There are essentially two types of scenes in John Wick: Chapter 3 – Parabellum: fight sequences and really tense meetings about rules and regulations.
That may sound like this is a streamlined endeavor, but in reality Parabellum (as is often the case with third installments in franchises) is a whole lot more: more talk about the bylaws that govern the assassin society of which John Wick (Keanu Reeves) is, at this point, a hunted member; more characters, including an adversary (Mark Dacascos) who is part ninja and part Wick fanboy; and, most dispiritingly, more firepower. Some 20 years after Reeves asked for “guns, lots of guns” in The Matrix—and at a time when school shootings in the United States have become routine—here he is in Parabellum’s deadening finale eschewing the hand-to-hand virtuosity of the first film in favor of bigger, badder shotguns that will explode even the most well-helmeted noggin.
Why is this both a political and aesthetic problem? It’s not that these films have previously avoided gunplay, after all. Yet in the original John Wick in particular, it was more of the “gun fu” variety, in which the lethal thud of each bullet was literally felt by the audience, thanks to a combination of Reeves’ intimate performance style, the expert stunt choreography, and the careful attention to sound design. In Parabellum, the shootouts—and there are two disastrous ones, that finale and a mid-film sequence featuring new costar Halle Berry—are less about Wick (his motivations, his anger, his technique) and more about the grandiosity of the violence.

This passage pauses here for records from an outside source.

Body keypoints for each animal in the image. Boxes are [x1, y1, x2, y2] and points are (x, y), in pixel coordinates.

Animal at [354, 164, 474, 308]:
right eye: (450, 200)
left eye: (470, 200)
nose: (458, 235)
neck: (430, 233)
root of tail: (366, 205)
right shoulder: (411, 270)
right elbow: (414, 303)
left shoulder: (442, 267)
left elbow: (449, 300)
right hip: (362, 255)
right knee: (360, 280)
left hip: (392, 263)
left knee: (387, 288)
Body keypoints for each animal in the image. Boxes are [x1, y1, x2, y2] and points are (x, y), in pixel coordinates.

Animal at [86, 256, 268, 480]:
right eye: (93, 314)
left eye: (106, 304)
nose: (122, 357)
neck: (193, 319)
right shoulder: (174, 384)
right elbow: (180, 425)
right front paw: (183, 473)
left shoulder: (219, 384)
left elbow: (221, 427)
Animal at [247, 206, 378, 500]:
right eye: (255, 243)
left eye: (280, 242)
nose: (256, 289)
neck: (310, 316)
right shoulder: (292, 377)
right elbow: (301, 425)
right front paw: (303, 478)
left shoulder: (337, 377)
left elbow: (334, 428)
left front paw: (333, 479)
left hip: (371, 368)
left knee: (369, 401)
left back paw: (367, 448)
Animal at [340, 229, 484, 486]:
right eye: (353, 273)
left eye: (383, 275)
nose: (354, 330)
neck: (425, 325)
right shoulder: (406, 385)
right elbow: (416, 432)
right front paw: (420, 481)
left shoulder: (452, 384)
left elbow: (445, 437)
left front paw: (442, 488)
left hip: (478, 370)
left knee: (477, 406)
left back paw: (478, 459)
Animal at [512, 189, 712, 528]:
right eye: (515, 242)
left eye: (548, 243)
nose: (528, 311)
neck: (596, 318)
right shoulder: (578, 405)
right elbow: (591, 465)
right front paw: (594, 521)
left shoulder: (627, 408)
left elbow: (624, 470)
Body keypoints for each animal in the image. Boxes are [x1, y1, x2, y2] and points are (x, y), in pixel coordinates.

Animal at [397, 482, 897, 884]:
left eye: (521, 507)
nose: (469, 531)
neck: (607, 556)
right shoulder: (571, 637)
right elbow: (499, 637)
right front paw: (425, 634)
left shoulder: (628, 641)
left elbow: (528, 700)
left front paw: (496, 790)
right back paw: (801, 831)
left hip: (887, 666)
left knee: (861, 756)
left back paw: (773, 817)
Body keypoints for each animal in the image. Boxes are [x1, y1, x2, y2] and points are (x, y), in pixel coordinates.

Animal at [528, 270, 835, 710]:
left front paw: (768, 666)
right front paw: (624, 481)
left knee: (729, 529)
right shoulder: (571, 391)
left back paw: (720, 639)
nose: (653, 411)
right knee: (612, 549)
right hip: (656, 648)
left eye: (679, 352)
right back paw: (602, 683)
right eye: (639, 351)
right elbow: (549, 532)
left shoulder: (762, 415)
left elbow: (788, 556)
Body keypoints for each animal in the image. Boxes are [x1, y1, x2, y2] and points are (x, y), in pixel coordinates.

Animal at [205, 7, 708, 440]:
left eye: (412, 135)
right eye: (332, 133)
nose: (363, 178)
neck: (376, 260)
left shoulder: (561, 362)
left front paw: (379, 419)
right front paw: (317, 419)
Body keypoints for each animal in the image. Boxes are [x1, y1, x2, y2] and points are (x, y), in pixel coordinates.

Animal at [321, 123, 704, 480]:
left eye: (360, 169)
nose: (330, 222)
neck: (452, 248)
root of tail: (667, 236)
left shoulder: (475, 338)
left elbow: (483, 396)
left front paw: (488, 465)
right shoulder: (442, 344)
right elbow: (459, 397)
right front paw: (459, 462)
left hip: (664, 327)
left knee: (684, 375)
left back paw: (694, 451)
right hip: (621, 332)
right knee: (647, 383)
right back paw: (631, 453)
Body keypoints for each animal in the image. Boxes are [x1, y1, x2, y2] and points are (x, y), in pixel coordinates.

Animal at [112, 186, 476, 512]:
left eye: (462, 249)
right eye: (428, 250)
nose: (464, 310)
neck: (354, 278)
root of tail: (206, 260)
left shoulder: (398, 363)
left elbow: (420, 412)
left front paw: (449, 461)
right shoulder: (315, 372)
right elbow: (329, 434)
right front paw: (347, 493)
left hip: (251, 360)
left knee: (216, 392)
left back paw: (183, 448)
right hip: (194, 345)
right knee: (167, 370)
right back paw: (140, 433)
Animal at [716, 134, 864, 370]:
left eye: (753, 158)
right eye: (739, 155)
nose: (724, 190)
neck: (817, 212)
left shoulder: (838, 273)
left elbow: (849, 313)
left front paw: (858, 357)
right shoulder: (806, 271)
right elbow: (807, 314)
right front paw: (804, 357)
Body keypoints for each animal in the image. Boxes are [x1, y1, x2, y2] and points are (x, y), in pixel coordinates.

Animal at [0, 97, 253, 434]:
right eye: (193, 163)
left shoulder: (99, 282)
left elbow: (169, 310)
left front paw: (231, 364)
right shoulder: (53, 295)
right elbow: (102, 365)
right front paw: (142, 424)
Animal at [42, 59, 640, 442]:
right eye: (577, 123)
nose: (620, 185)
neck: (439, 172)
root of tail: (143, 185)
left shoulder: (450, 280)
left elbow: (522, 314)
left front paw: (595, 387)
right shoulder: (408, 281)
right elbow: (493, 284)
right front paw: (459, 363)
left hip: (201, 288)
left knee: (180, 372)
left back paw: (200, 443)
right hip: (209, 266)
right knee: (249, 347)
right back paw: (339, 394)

The same is true of what I’ll call kill gags—Parabellum’s variation on the kill shot. The first kill gag comes as an exclamation point to what is probably the film’s best scene: an early throwdown in an antique weapons shop. The scene proceeds as the best Wick set pieces do—with director Chad Stahelski giving the bone-crushing stunt work the time and space it needs to make us fully appreciation the combination of dexterity and brutality—and then concludes with Wick whipping a hatchet across the room, where it lands with a thwack in the top of the last remaining adversary’s skull. That move is in keeping with Wick’s instinctive efficiency, but I don’t know if I can say the same of a later kill gag, where he repeatedly smacks a horse on the rear so it will kick its legs and crush an assassin’s head. By the time Wick mounts the horse and uses a rope to drag another killer out onto New York City’s streets, I began to wonder if this was the near-literal moment where the series had jumped the shark.
What’s to admire? Another earlier, more intimate hand-to-hand altercation with a hitman played by NBA giant Boban Marjanovic (Stahelski gets creative with low and high camera angles there). And cinematographer Dan Laustsen delivers the usual neon fever dream, as well as a few clever diversions (there’s a great moment during an early chase sequence in which Wick ducks into a chandelier shop and suddenly the grimy fluorescence of the streets gives way to an ironically warm elegance). Asia Kate Dillon is also fun as The Adjudicator, the slight, persnickety representative of the High Table (this world’s governing body), who confidently walks among these hulking, violent men like a tattletale kindergartner. The best thing about The Adjudicator? I don’t think the character ever wields a gun.